Gérard doute

16.11.09

image J'avais laissé mon Gérard en fâcheuse posture. Cinquante années d'insouciance affective sont passées sans qu'un accroc ait déstabilisé son couple. Et voilà que l'amour ou l'attirance physique de la jeunesse le tiraille désormais jusqu'au plus profond de son cœur voire plus bas, vers l'entrejambes.

Quelques semaines se sont écoulées et j'ai cru l'incartade sauvage avec son employée, la belle Barbara, terminée et reléguée aux oubliettes des sentiments défunts. Que nenni ! Hier soir, vers 21h30, le téléphone sonne... Habituellement, à cette heure là, je ne réponds jamais. Passé 20h30, je considère toute intrusion dans ma bulle crépusculaire comme inopportune et presque indécente. Bref, je ne sais pas pourquoi, ce soir, je vois s'afficher son nom et je réponds.

Un peu gêné par cet appel tardif, Gérard hésite, balbutie quelques mots inaudibles avec une voix ronflante visiblement fatiguée. Je le rassure et lui garantis que son appel nocturne ne me dérange pas du tout, mais alors vraiment pas du tout. Il se décontracte en soufflant sur son combiné quelques bouffées de fumée. Il est dehors et arpente la rue avec son chien. Il profite de cet instant de haute solitude pour s'interroger et me donner des nouvelles de son idylle décevante.

Je le remercie et reste tout ouïe pour la suite que je pressens savoureuse et haletante. Il commence à flatter mon acuité innée s'agissant de difficultés amoureuses et poursuit en me demandant si j'avais perçu un changement de comportement chez Barbara. Je suis surpris par cette question sachant que je côtoie peu la demoiselle. Son désarroi est perceptible et en guise de réponse, je le questionne à mon tour sur l'évolution de leur relation. Platonique et ambigu sont les premiers adjectifs qu'ils me lancent dans un soupir exaspéré. Je demande alors s'il perçoit, lui, une modification de comportement qui pourrait laisser entrevoir une nouvelle ouverture, un retour en grâce de son attrait sexuel vieux d'un demi-siècle. Il sourit, rit même, mais cette euphorie soudaine sonne faux.
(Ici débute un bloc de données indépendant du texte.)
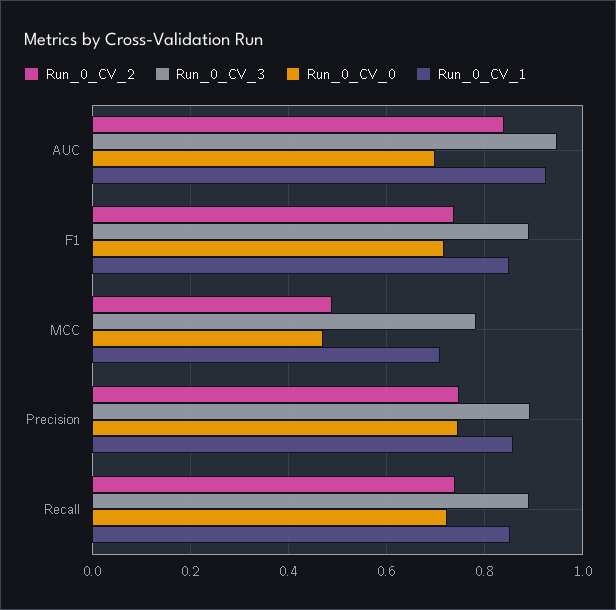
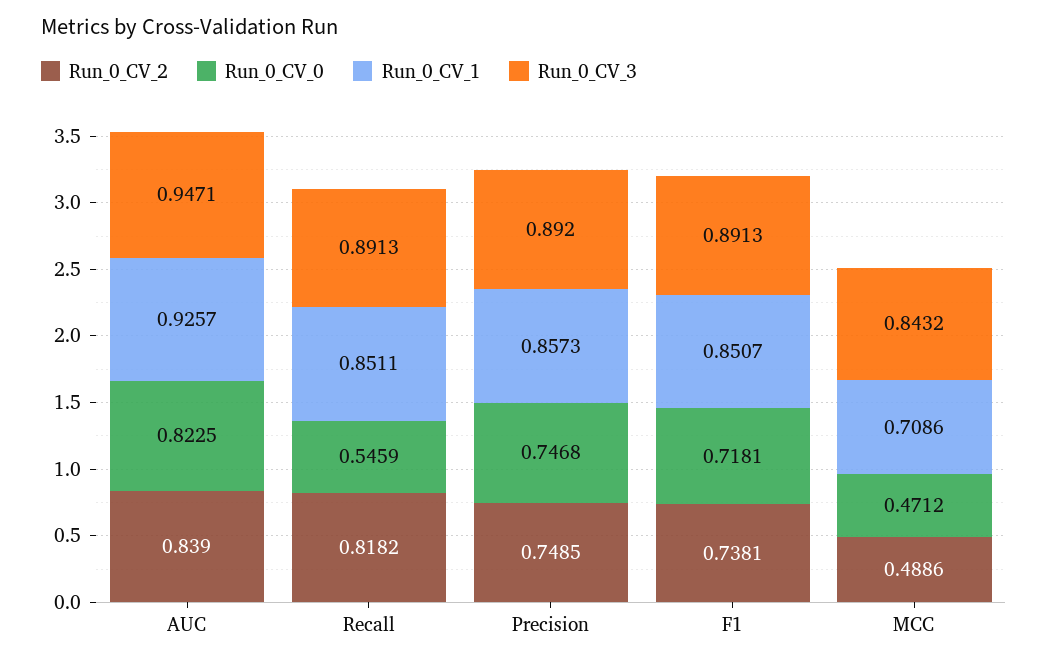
Run_0_CV_0, AUC: 0.7 -> 0.8225
Run_0_CV_3, MCC: 0.78 -> 0.8432
Run_0_CV_2, Recall: 0.74 -> 0.8182
Run_0_CV_0, Recall: 0.72 -> 0.5459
J'imagine son rictus crispé, sa tête de chien battu au pied de son fidèle compagnon le regardant avec la même gueule d'homme abattu...

Je n'en saurais pas plus ce soir. Je lui propose de me rapprocher de Barbara et discrètement d'évaluer son état d'esprit, de cœur et de libido du moment. Il me remercie dépité du peu d'éléments que je lui ai fourni. Il accepte néanmoins mon approche de sioux des cœurs et m'invite à venir dés demain matin boire le café avec sa douce et, décidément, bien espiègle Barbara.